Un faux "vrai fauteuil voltaire" en crin

Surprise!

Lors du dégarnissage, je peux trop souvent m' apercevoir à quel point certains abusent de la confiance de leurs clients. Malfaçons, matériaux de mauvaise qualité, mise en place des éléments sans aucun respect pour le siège, qui, lui, traverse les âges tant bien que mal et attend une restauration digne de ce nom. 

L'exemple qui suit est affligeant. Non seulement la malfaçon est manifeste, mais l'escroquerie est elle aussi démontrée. 

Nous sommes en présence d'un Voltaire dit "en crin" qui n'est autre qu'un Voltaire en mousse recouvert d'une fine couche de crin. Le travail entre ces deux techniques, mousse ou crin, qui existent réellement, est très différent, et ne demande pas le même temps d'ouvrage. De ce fait le client a le choix entre deux devis dont les prix peuvent aller du simple au double.

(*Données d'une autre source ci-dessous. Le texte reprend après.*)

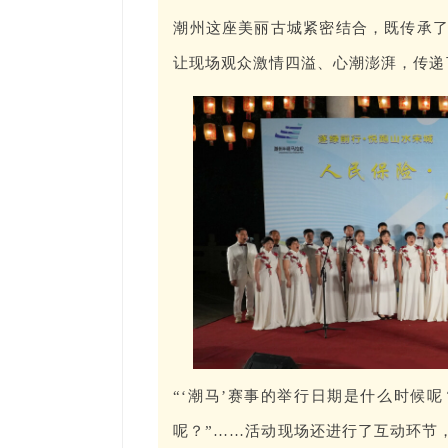
潮州这座美丽古城紧密结合，既传承
让现场观众激情四溢、心潮澎湃，传递
“‘潮马’赛事的举行日期是什么时候呢
呢？”……活动现场还进行了互动环节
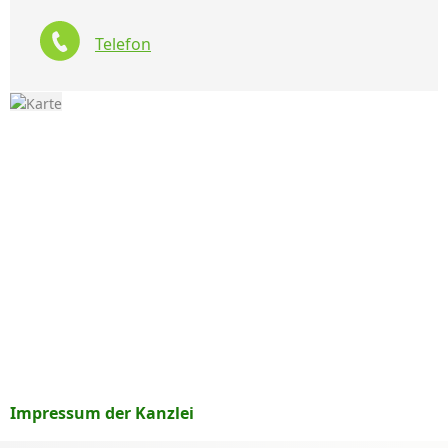
Telefon
Impressum der Kanzlei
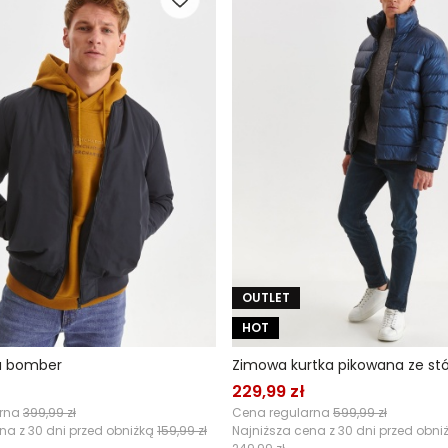
OUTLET
HOT
u bomber
Zimowa kurtka pikowana ze stó
229,99 zł
arna
399,99 zł
Cena regularna
599,99 zł
na z 30 dni przed obniżką
159,99 zł
Najniższa cena z 30 dni przed obni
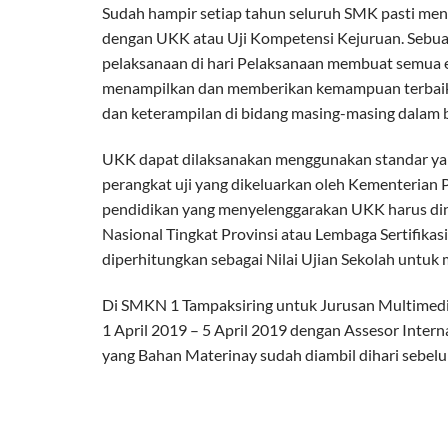
Sudah hampir setiap tahun seluruh SMK pasti meny
dengan UKK atau Uji Kompetensi Kejuruan. Sebuah
pelaksanaan di hari Pelaksanaan membuat semua ele
menampilkan dan memberikan kemampuan terbaik me
dan keterampilan di bidang masing-masing dalam b
UKK dapat dilaksanakan menggunakan standar yang 
perangkat uji yang dikeluarkan oleh Kementerian
pendidikan yang menyelenggarakan UKK harus diny
Nasional Tingkat Provinsi atau Lembaga Sertifikas
diperhitungkan sebagai Nilai Ujian Sekolah untuk 
Di SMKN 1 Tampaksiring untuk Jurusan Multimedia
1 April 2019 – 5 April 2019 dengan Assesor Interna
yang Bahan Materinay sudah diambil dihari sebe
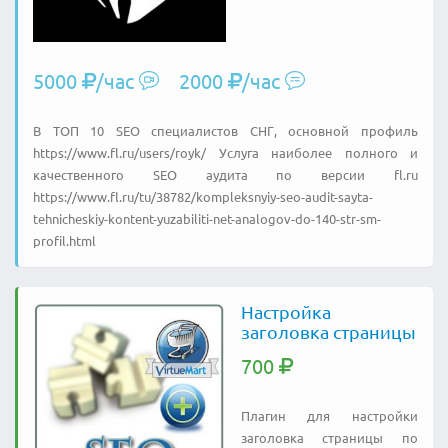
5000
/час
2000
/час
В ТОП 10 SEO специалистов СНГ, основной профиль
https://www.fl.ru/users/royk/ Услуга наиболее полного и
качественного SEO аудита по версии fl.ru
https://www.fl.ru/tu/38782/kompleksnyiy-seo-audit-sayta-
tehnicheskiy-kontent-yuzabiliti-net-analogov-do-140-str-sm-
profil.html
Настройка
заголовка страницы
700
Плагин для настройки
заголовка страницы по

Ici, une mousse fine (en jaune) a été posée sur l'ancienne, afin de recevoir un tas de crin. Il n'y a aucune restauration. C'est inacceptable !

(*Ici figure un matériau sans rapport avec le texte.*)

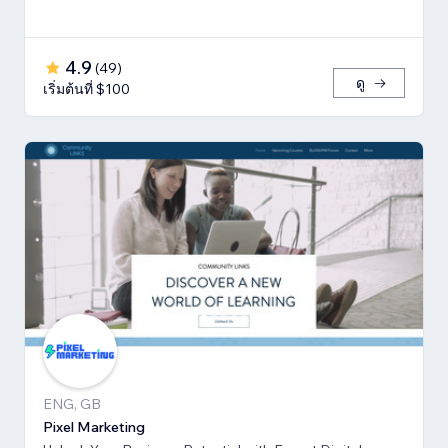
4.9
(
49
)
ดู
เริ่มต้นที่ $100
ENG, GB
Pixel Marketing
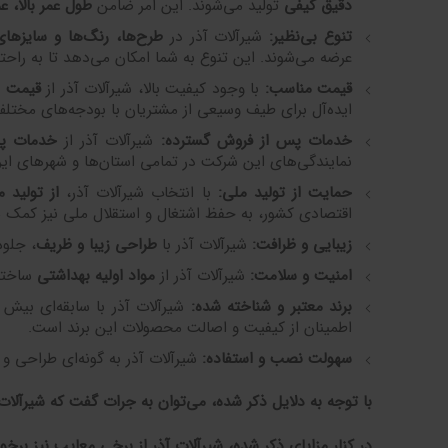
دقیق کیفی
تولید می‌شوند. این امر ضامن
طول عمر بالا، 
تنوع بی‌نظیر
:
شیرآلات آذر در
طرح‌ها، رنگ‌ها و سایزها
عرضه می‌شوند. این تنوع به شما امکان می‌دهد تا به راحت
قیمت مناسب
:
با وجود کیفیت بالا، شیرآلات آذر از
قیمت م
ایده‌آل برای طیف وسیعی از مشتریان با بودجه‌های مختلف
خدمات پس از فروش گسترده
:
شیرآلات آذر از
خدمات پس
نمایندگی‌های این شرکت در تمامی استان‌ها و شهرهای ایر
حمایت از تولید ملی
:
با انتخاب شیرآلات آذر،
از تولید 
اقتصادی کشور، به حفظ اشتغال و استقلال ملی نیز کمک م
زیبایی و ظرافت
:
شیرآلات آذر با
طراحی زیبا و ظریف
، جلوه
امنیت و سلامت
:
شیرآلات آذر از
مواد اولیه بهداشتی
ساخته 
برند معتبر و شناخته شده
:
شیرآلات آذر با سابقه‌ای بیش 
اطمینان از کیفیت و اصالت محصولات این برند است.
سهولت نصب و استفاده
:
شیرآلات آذر به گونه‌ای طراحی و 
با توجه به دلایل ذکر شده، می‌توان به جرات گفت که شیرآل
در کنار مزایای ذکر شده، شیرآلات آذر از برخی معایب نیز برخور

Cet artisan peu scrupuleux a pu donc empocher la somme d'un travail dit "en crin". De telles pratiques sont malheureusement répandues et seule une formation sans faille dans le respect du meuble et de l'histoire de l'art peut façonner l'esprit du véritable artisan .

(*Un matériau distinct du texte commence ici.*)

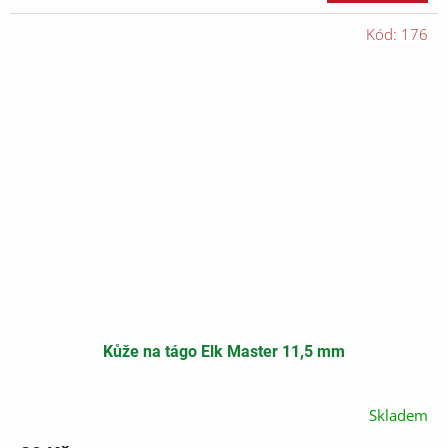
cena:
Kód:
176
Kůže na tágo Elk Master 11,5 mm
Skladem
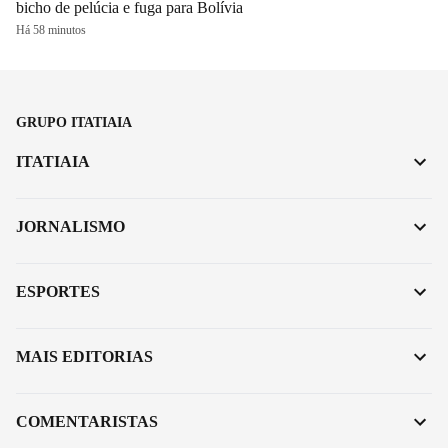
bicho de pelúcia e fuga para Bolívia
Há 58 minutos
GRUPO ITATIAIA
ITATIAIA
JORNALISMO
ESPORTES
MAIS EDITORIAS
COMENTARISTAS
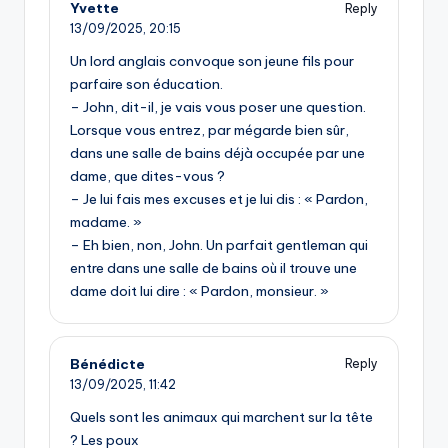
Yvette
Reply
13/09/2025,
20:15
Un lord anglais convoque son jeune fils pour
parfaire son éducation.
– John, dit-il, je vais vous poser une question.
Lorsque vous entrez, par mégarde bien sûr,
dans une salle de bains déjà occupée par une
dame, que dites-vous ?
– Je lui fais mes excuses et je lui dis : « Pardon,
madame. »
– Eh bien, non, John. Un parfait gentleman qui
entre dans une salle de bains où il trouve une
dame doit lui dire : « Pardon, monsieur. »
Bénédicte
Reply
13/09/2025,
11:42
Quels sont les animaux qui marchent sur la tête
? Les poux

Notez avec quelles agrafes ce "professionnel" a planté le profilé (bordure en mousse) qui n'a d'ailleurs rien à faire dans une réalisation en crin. Le bois est ainsi torturé et fragilisé. L'artisan tapissier digne de ce nom se doit de pérenniser le siège en pensant à sa restauration tout au long de sa vie! Ainsi, chaque clou, chaque agrafe, chaque collage, font partie d'un protocole unique et invariable qui permet au prochain restaurateur de reproduire le travail à l'identique quelque soit l'âge et le style du siège.